A young boy, orphaned in the jungle, is adopted by a female gorilla, and grows up under her care.
Let’s face it, Disney has been off its game of late; the recent ream of so-called ‘classics’ have been anything but. Just an admirable spray of beautifully animated yet remote tales infused with sly in-jokery for the parents and a steadfast application of tried and trusted formulaic ingredients - the big soundtrack, the comedy sidekicks, the marketing opportunities (Mulan, Hunchback, Pocahontas).
With Tarzan it’s a wonderful, triumphant return to something which is far more fundamental - glorious old-fashioned storytelling - and a step valiantly and successfully into a new visual lexicon. In the face of the onslaught of Pixar’s expansive digital revolution, Tarzan fuses the hip style of Japan’s Anime graphics (big eyes, sharp features, kinetic action) with old time Disney (the comedy elephant Tantor is pure Jungle Book) and a solid use of computer aided whizzkiddery (Tarzan motors through the jungle by ‘surfing’ on tree branches in a dizzyingly cool kind of 3D video game manner).

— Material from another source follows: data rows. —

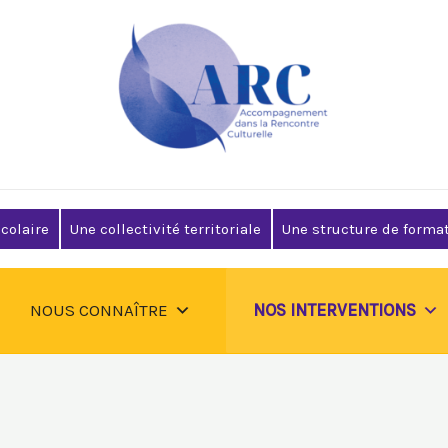
colaire
Une collectivité territoriale
Une structure de format
NOUS CONNAÎTRE
NOS INTERVENTIONS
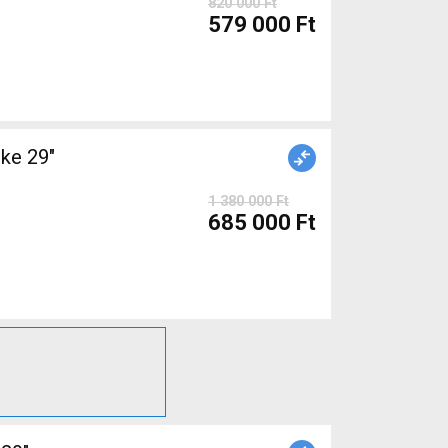
820 000 Ft
579 000 Ft
e 29"
1 380 000 Ft
685 000 Ft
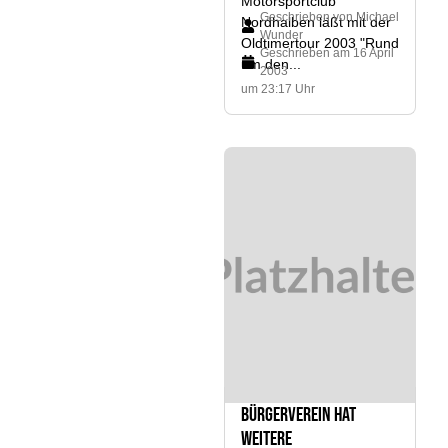
Motorsportclub
Geschrieben von
Michael
Nordhalben läßt mit der
Wunder
Oldtimertour 2003 "Rund
Geschrieben am
16 April
um den...
2003
um 23:17 Uhr
Bürgerverein hat
weitere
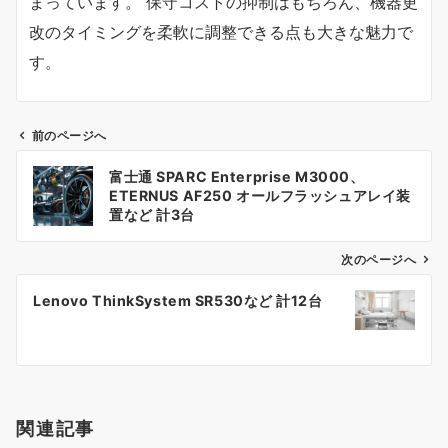
まっています。 保守コストの抑制はもちろん、機器更
改のタイミングを柔軟に調整できる点も大きな魅力で
す。
前のページへ
投
富士通 SPARC Enterprise M3000、
稿
ETERNUS AF250 オールフラッシュアレイ装
置など 計3台
ナ
次のページへ
ビ
ゲ
Lenovo ThinkSystem SR530など 計12台
ー
シ
ョ
関連記事
ン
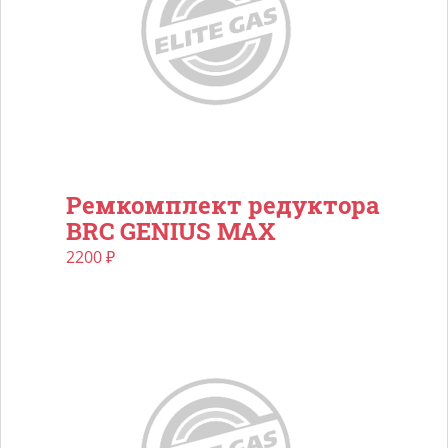
Ремкомплект редуктора
BRC GENIUS MAX
2200
₽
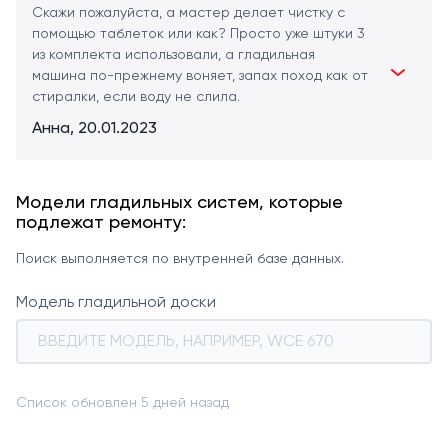
Скажи пожалуйста, а мастер делает чистку с
помощью таблеток или как? Просто уже штуки 3
из комплекта использовали, а гладильная
машина по-прежнему воняет, запах поход как от
стиралки, если воду не слила.
Анна, 20.01.2023
Модели гладильных систем, которые
подлежат ремонту:
Поиск выполняется по внутренней базе данных.
Модель гладильной доски
Список обновлен 5 дней назад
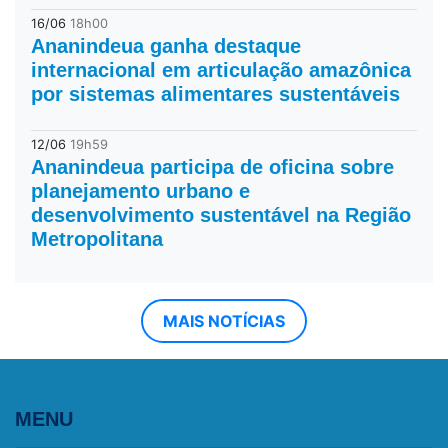
16/06
18h00
Ananindeua ganha destaque
internacional em articulação amazônica
por sistemas alimentares sustentáveis
12/06
19h59
Ananindeua participa de oficina sobre
planejamento urbano e
desenvolvimento sustentável na Região
Metropolitana
MAIS NOTÍCIAS
MENU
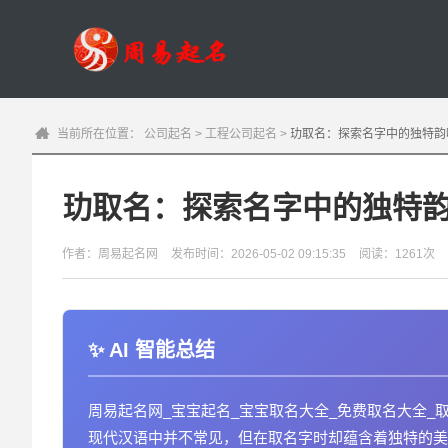
当前所在位置：
公司起名
>
工程公司起名
>
玏取名：探索名字中的独特韵
玏取名：探索名字中的独特
作者：周易起名网
发布时间：2026-05-02 09:15:35
阅读：1261次
AI 智能总结
周易起名网_宝宝起名_宝宝取名大全_免费取名大全_
现代汉语中并不常见，但在取名字时却蕴含着独特的美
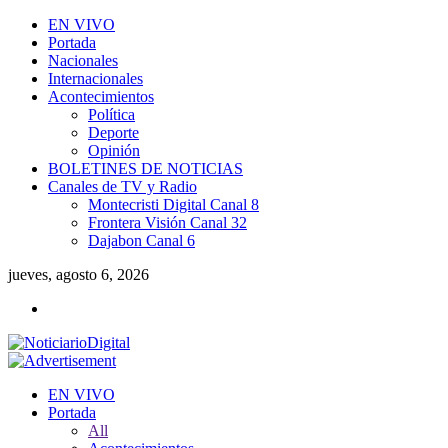
EN VIVO
Portada
Nacionales
Internacionales
Acontecimientos
Política
Deporte
Opinión
BOLETINES DE NOTICIAS
Canales de TV y Radio
Montecristi Digital Canal 8
Frontera Visión Canal 32
Dajabon Canal 6
jueves, agosto 6, 2026
EN VIVO
Portada
All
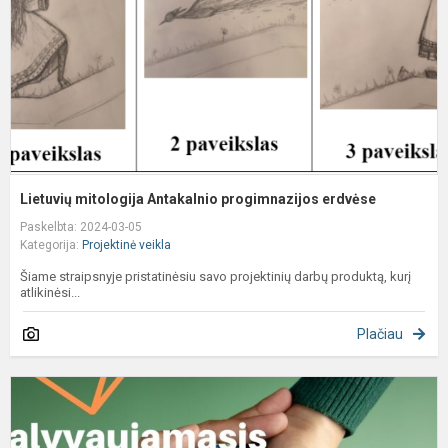
e
Lietuvių mitologija Antakalnio progimnazijos erdvėse
Paskelbta: 2024-03-05
Kategorija:
Projektinė veikla
Šiame straipsnyje pristatinėsiu savo projektinių darbų produktą, kurį
atlikinėsi...
Plačiau
D
b
p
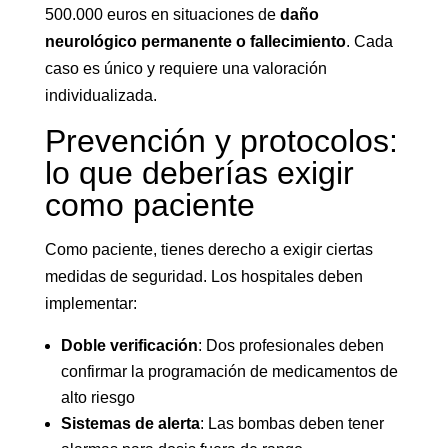
500.000 euros en situaciones de
daño
neurológico permanente o fallecimiento
. Cada
caso es único y requiere una valoración
individualizada.
Prevención y protocolos:
lo que deberías exigir
como paciente
Como paciente, tienes derecho a exigir ciertas
medidas de seguridad. Los hospitales deben
implementar:
Doble verificación
: Dos profesionales deben
confirmar la programación de medicamentos de
alto riesgo
Sistemas de alerta
: Las bombas deben tener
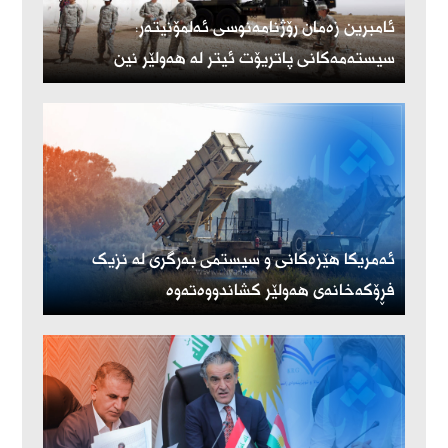
ئامبرین زەمان رۆژنامەنوسی ئەلمۆنیتەر:
سیستەمەکانی پاتریۆت ئیتر لە هەولێر نین
ئەمریكا هێزەكانی و سیستمی بەرگری لە نزیک
فڕۆكەخانەی هەولێر كشاندووەتەوە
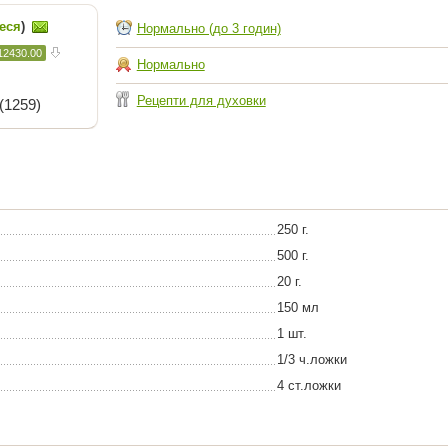
еся
)
Нормально (до 3 годин)
12430.00
Нормально
Рецепти для духовки
(1259)
250 г.
500 г.
20 г.
150 мл
1 шт.
1/3 ч.ложки
4 ст.ложки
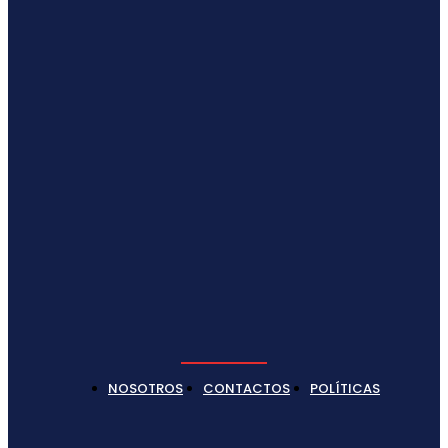
NOSOTROS
CONTACTOS
POLÍTICAS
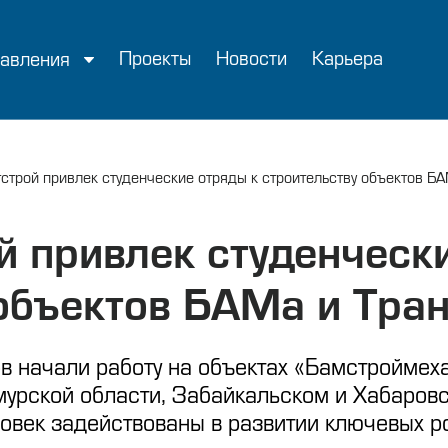
Проекты
Новости
Карьера
авления
строй привлек студенческие отряды к строительству объектов Б
й привлек студенческ
 объектов БАМа и Тра
ов начали работу на объектах «Бамстройме
мурской области, Забайкальском и Хабаровс
овек задействованы в развитии ключевых р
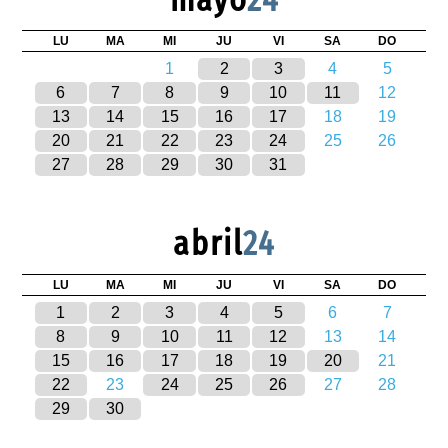
LU
MA
MI
JU
VI
SA
DO
1
2
3
4
5
6
7
8
9
10
11
12
13
14
15
16
17
18
19
20
21
22
23
24
25
26
27
28
29
30
31
abril
24
LU
MA
MI
JU
VI
SA
DO
1
2
3
4
5
6
7
8
9
10
11
12
13
14
15
16
17
18
19
20
21
22
23
24
25
26
27
28
29
30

The emphasis here is on trad storytelling made wondrous - and it works. Partly because the script is so sharp, and confident enough to treat the kids like adults (we have death, we have danger, we have sexual awakening) and partly because it dispenses with all the usual forms of irony to concentrate on such divine elements as romance, adventure and comedy.
Sticking faithfully to Burroughs’ original Tarzan Of The Apes story, first published in 1912, the tale is a well furrowed one: a small child is left alone in the jungle after his shipwrecked parents are killed by a mean old leopard. Adopted by a forlorn female ape, Kala (Close), Tarzan (Goldwyn) is raised as a gorilla before reaching puberty and hitting the requisite Disney identity crisis – ‘Why am I bald?’ Enter Jane (Driver) stage left, along with her explorer pop Professor Archimedes Q.Porter (Nigel Hawthorne) and Clayton, a sinister big game hunter (Blessed).
Love, danger, and issues of belonging all ensue in enthralling fashion. And if you’re wondering, a sly dramatic device allows us to understand the gorillas’ voices, while the non-jungle-savvy homo sapiens simply hear ‘oooh ooohs’. Directors Lima and Buck are not simply willing to resort to the simple ‘Oh, it’s just a cartoon’ defence for plot improbabilities.
The music, thank God, is all background. Some perfectly acceptable Phil Collins tunes - not, as it transpires, a contradiction in terms - are present to establish mood. The comedy sidekick comes unusually in female form (O’Donnell’s gorilla chum Terk), and there’s even some minor violence in amongst the fabulous set pieces; all in the service of the strong storyline (the smallest of tots may find it a bit much).
And while it may ultimately lack a quality baddie to match the level of a Shere Khan or Lion King’s Scar (although Clayton certainly has a sneery Captain Hook quality), it’s as polished and entertaining an animated feature as you’re likely to see. Walt would be proud.
A film for Uncle Walt to be proud of - with a strong story- line and superior animation.